> **Goal of the exercise**
Please lay out the listing as a JSON list of strings, one string per line and no blank lines, beginning at the line that contains "phylum: Tracheophyta" and stopping after the line that contains "common name: Rolling hen-and-chicks".

> **Given records**

================================

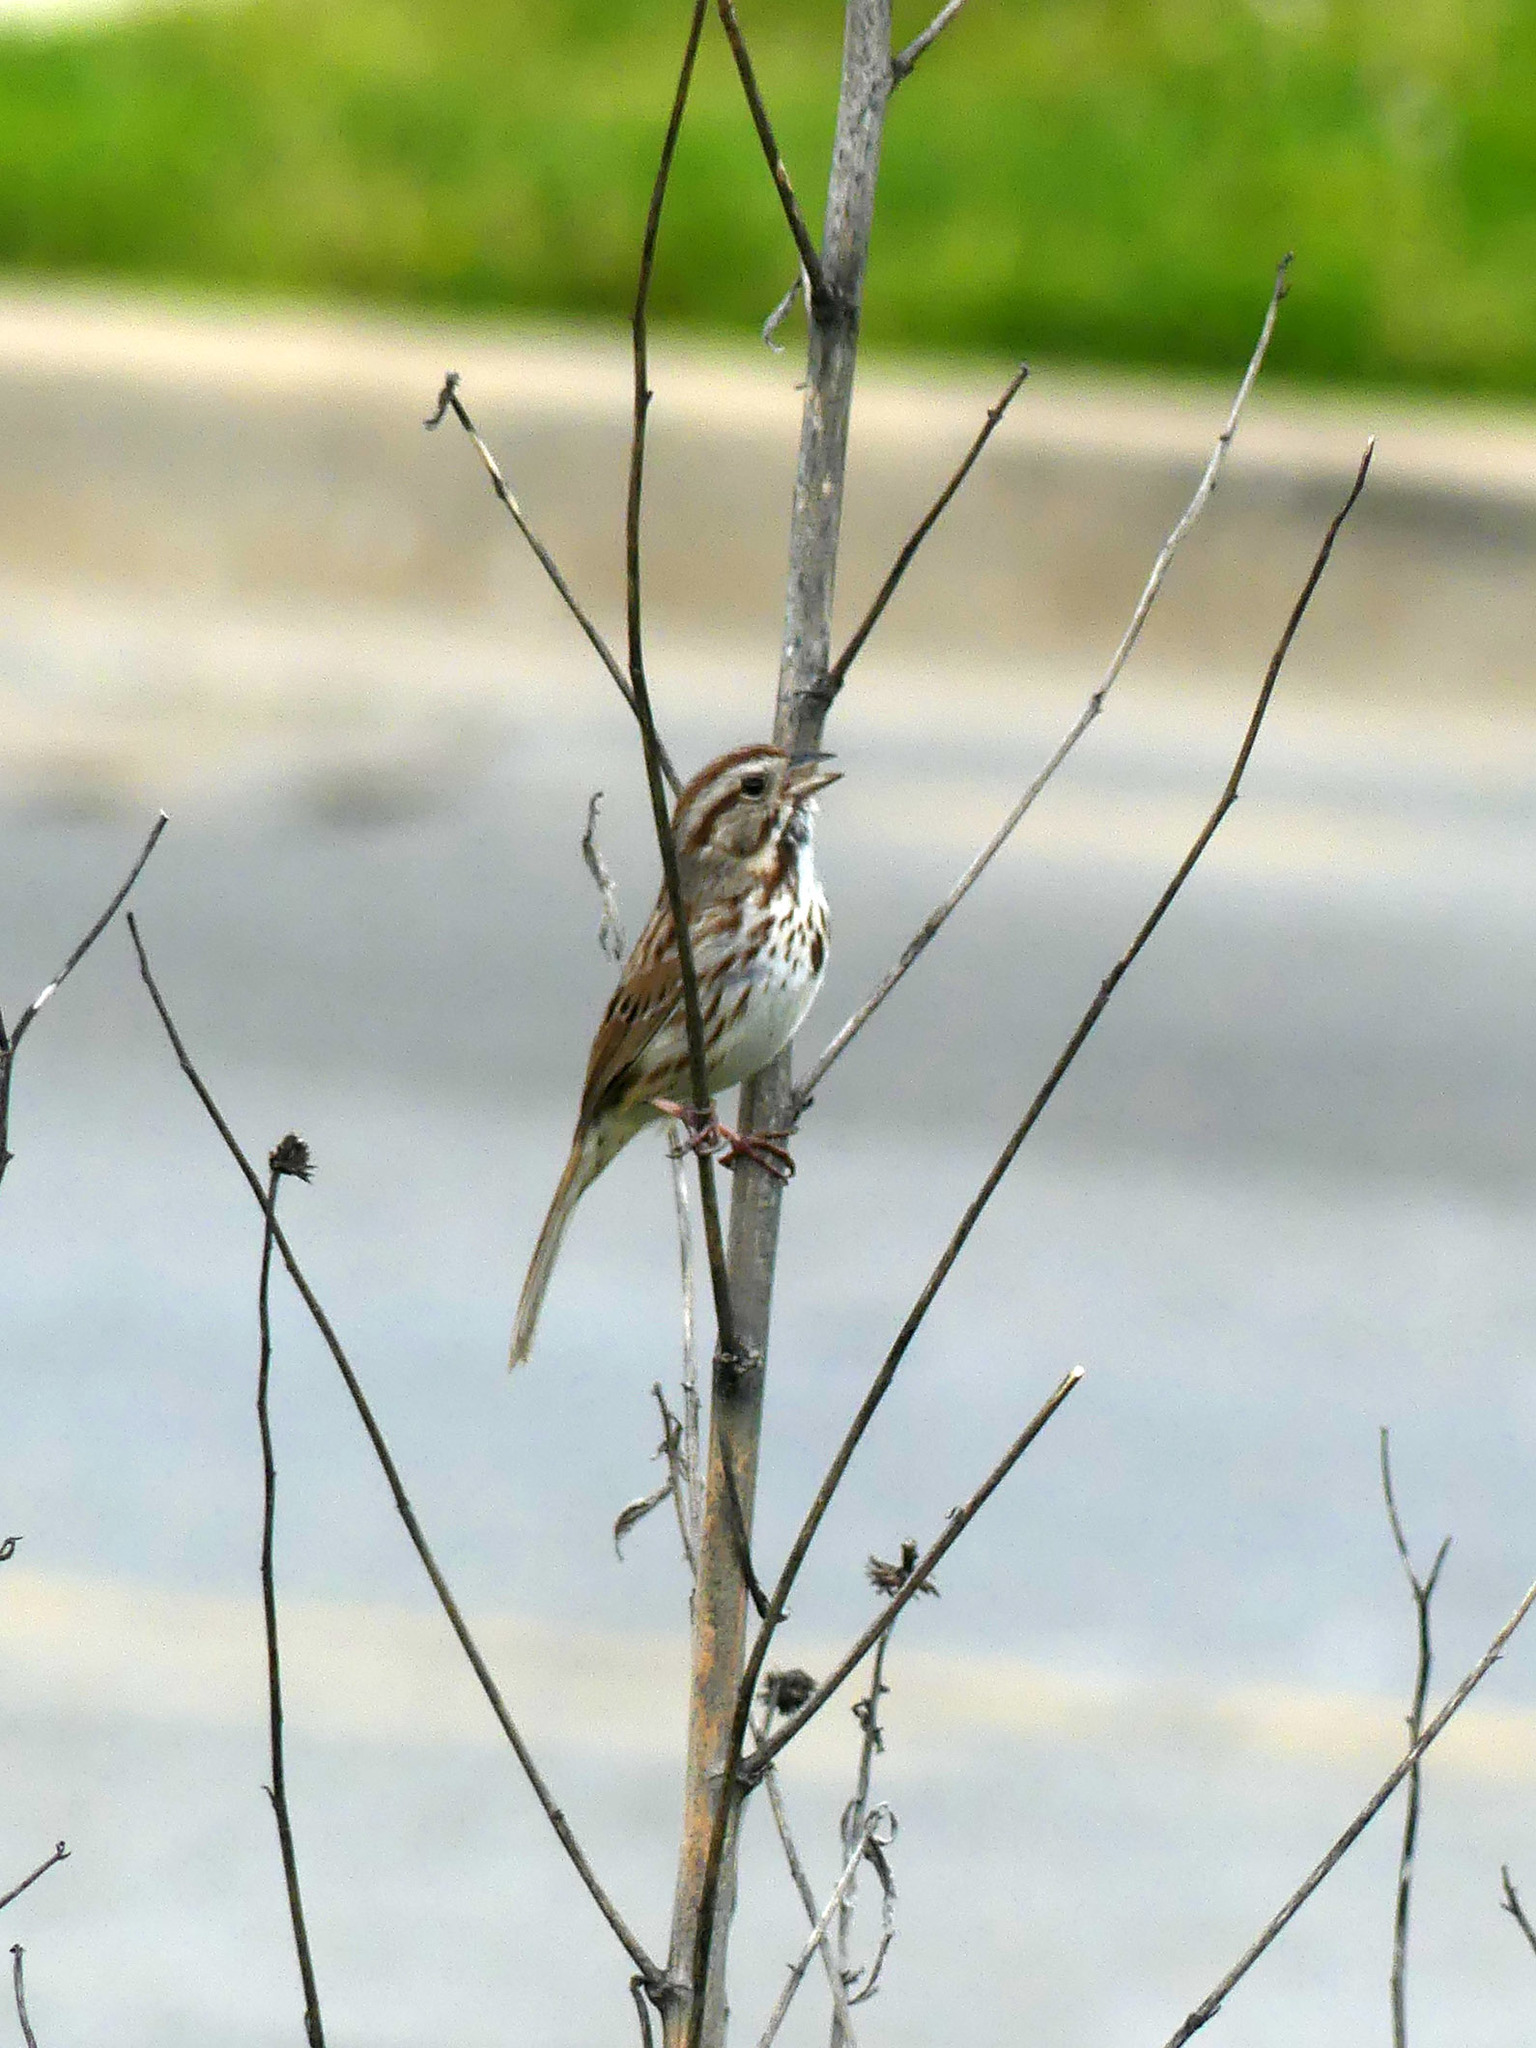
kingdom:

================================

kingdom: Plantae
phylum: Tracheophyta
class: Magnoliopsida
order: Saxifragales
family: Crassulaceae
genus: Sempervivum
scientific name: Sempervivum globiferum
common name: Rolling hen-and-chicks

================================

> **Complete output**
[
  "phylum: Tracheophyta",
  "class: Magnoliopsida",
  "order: Saxifragales",
  "family: Crassulaceae",
  "genus: Sempervivum",
  "scientific name: Sempervivum globiferum",
  "common name: Rolling hen-and-chicks"
]